Recently, AI tools have started talking back. NotebookLM can create a summary of sources you provide—from websites to white papers—as an “audio overview” that sounds like a podcast, complete with hosts that engage in human-like banter. Many providers are experimenting with AI-powered dynamic video for B2B use cases from humanizing their web presence to prospecting.
What to watch for: Voice will eclipse chat as the modality for interacting with content, allowing users to iterate on requests and get the information they are looking for in a more dynamic and consumable way. As humans get more comfortable conversing with AIs, many will use their GPTs as literal sounding boards to help think through ideas. (At least one member of our exec team does this now and it has revolutionized the way they work.)
What to watch out for: As dynamic, conversational consumption becomes the norm, the ability for the AI to easily navigate your website and content becomes even more important. Surface-level product information will not cut it. Businesses with a body of accessible, audience-centric content that anticipates the questions buyers have will have a leg up in supporting conversational engagement.
The ability to mine previously inaccessible or too vast data sets will lead to an explosion of new opportunities.

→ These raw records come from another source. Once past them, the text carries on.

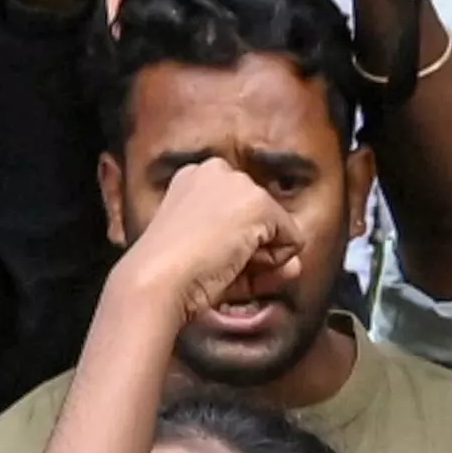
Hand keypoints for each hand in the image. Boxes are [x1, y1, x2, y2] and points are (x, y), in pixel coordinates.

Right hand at [117, 159, 299, 322]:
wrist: (154, 281)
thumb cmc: (168, 278)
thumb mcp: (211, 259)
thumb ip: (254, 258)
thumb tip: (296, 264)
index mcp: (192, 180)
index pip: (238, 214)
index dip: (232, 247)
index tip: (204, 259)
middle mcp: (216, 171)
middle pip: (261, 219)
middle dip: (251, 251)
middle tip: (215, 266)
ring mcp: (238, 184)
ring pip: (277, 229)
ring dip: (260, 258)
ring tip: (222, 265)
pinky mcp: (258, 203)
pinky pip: (292, 241)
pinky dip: (273, 262)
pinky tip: (235, 262)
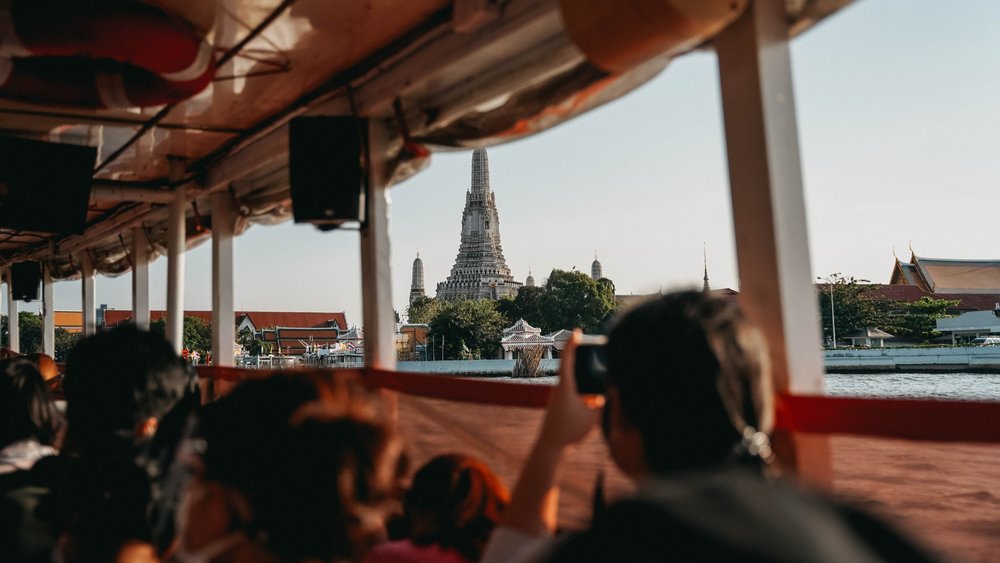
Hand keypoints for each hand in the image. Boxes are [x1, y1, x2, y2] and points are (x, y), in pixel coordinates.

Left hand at [538, 330, 603, 449]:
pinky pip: (574, 394)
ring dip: (585, 378)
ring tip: (598, 377)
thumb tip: (614, 390)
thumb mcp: (594, 416)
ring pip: (574, 382)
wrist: (551, 447)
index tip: (577, 331)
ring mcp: (558, 397)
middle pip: (571, 367)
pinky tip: (597, 400)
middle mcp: (559, 388)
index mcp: (565, 386)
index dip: (572, 343)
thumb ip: (606, 402)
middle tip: (593, 347)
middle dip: (582, 358)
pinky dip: (585, 393)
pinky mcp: (560, 406)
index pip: (568, 358)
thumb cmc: (570, 431)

LLMs have been built on large datasets. This year, we’ll see the focus shift from datasets controlled by the platforms to your own data, leveraging the processes built by those models to unlock approaches to your data, especially unstructured data, that haven’t previously been possible—giving companies new ways to understand buying signals, refine their ICP, and more, without needing a data scientist to filter the signal from the noise.
What to watch for: Although GPTs aren’t great at data analysis yet, they are good at getting more from unstructured data and applying reasoning logic to it. Companies will create custom GPTs to tap into these capabilities and use those insights for everything from better, more precise targeting, leading to more effective and budget-efficient paid media, and better pipeline to creating more personalized automated customer engagements. (Think chatbots with the ability to intelligently adjust the conversation based on trends it recognizes in the customer interaction.)
What to watch out for: The big focus thus far has been on general purpose models like ChatGPT that use a broad data set to perform functions across multiple areas. But there are also many companies that are developing vertical SaaS AI solutions using very specific industry data sets to solve previously unsolvable industry problems. Organizations in these verticals that are quick to adopt these technologies will have an enormous competitive advantage over those that aren’t.
The Iron Horse insight.
You can’t stop change by looking away. AI will continue to wreak havoc on how we do things—but it’s full of opportunities for those willing to take them. Success in this new landscape requires keeping a close eye on how AI is changing the marketplace and leaning in to using AI in novel ways to intercept the new buyer with the information they need when they need it, wherever they are.